De plus, si l’on tire du sang du même côté, & par quelque veine qui reçoit le sang d’une branche de ce tronc qui le transmet à la partie enflée, on occasionnera une plus grande dérivation de sang à ce membre.

Quant à ce qui regarde toute la constitution du corps ; dans tous les cas où le sang coule avec lenteur, ou quand il est visqueux, s’il y a encore assez de force & d’élasticité dans les solides ; la phlébotomie fera circuler plus vîte le sang qui reste, le rendra plus coulant & plus chaud ; mais dans une pléthore qui vient de débauche & d’une trop grande quantité d’alimens spiritueux, ou d’une diminution de transpiration, dans laquelle cependant le sang conserve sa fluidité naturelle ; la phlébotomie fera circuler le reste de la masse plus lentement & le rafraichira.
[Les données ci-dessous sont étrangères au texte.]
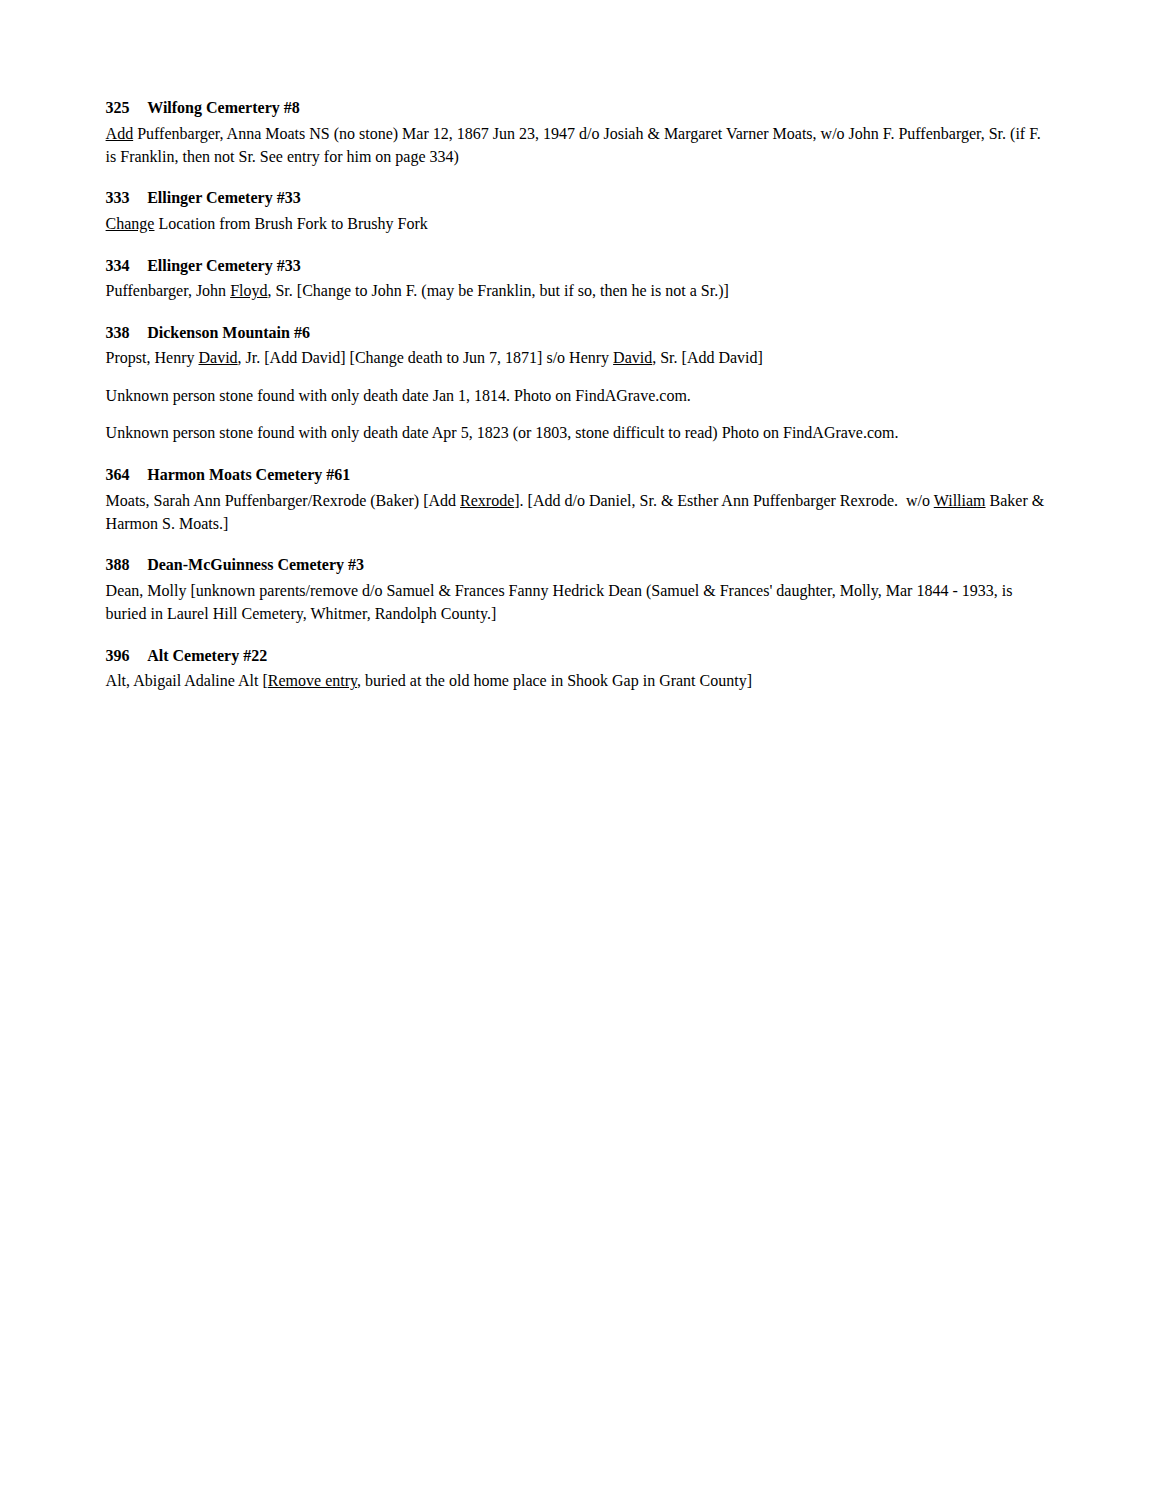325 Wilfong Cemertery #8
Add Puffenbarger, Anna Moats NS (no stone) Mar 12, 1867 Jun 23, 1947 d/o Josiah & Margaret Varner Moats, w/o John F. Puffenbarger, Sr. (if F. is Franklin, then not Sr. See entry for him on page 334)
333 Ellinger Cemetery #33
Change Location from Brush Fork to Brushy Fork
334 Ellinger Cemetery #33
Puffenbarger, John Floyd, Sr. [Change to John F. (may be Franklin, but if so, then he is not a Sr.)]
338 Dickenson Mountain #6
Propst, Henry David, Jr. [Add David] [Change death to Jun 7, 1871] s/o Henry David, Sr. [Add David]
Unknown person stone found with only death date Jan 1, 1814. Photo on FindAGrave.com.
Unknown person stone found with only death date Apr 5, 1823 (or 1803, stone difficult to read) Photo on FindAGrave.com.
364 Harmon Moats Cemetery #61
Moats, Sarah Ann Puffenbarger/Rexrode (Baker) [Add Rexrode]. [Add d/o Daniel, Sr. & Esther Ann Puffenbarger Rexrode. w/o William Baker & Harmon S. Moats.]
388 Dean-McGuinness Cemetery #3
Dean, Molly [unknown parents/remove d/o Samuel & Frances Fanny Hedrick Dean (Samuel & Frances' daughter, Molly, Mar 1844 - 1933, is buried in Laurel Hill Cemetery, Whitmer, Randolph County.]
396 Alt Cemetery #22
Alt, Abigail Adaline Alt [Remove entry, buried at the old home place in Shook Gap in Grant County]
Dans le premier cas une diminution de résistance dans les vaisseaux sanguins, augmentera les puissances contractives de ces vaisseaux, elle les fera battre plus vîte & sera circuler avec plus de rapidité les humeurs qu’ils contiennent ; mais dans le dernier cas, une diminution de la quantité d’un sang spiritueux fera aussi diminuer la quantité d’esprits, dont la sécrétion se fait dans le cerveau, il s’ensuivra que le cœur & les arteres ne se contracteront plus si souvent, ni si fortement qu’auparavant ; ainsi le sang circulera plus doucement & deviendra plus frais. Voyez Cœur & Artere, & voilà les principes sur lesquels roule toute la doctrine de la saignée. Voyez Évacuation, Dérivations & Révultion.

Pour la maniere de faire la phlébotomie. Voyez Saignée.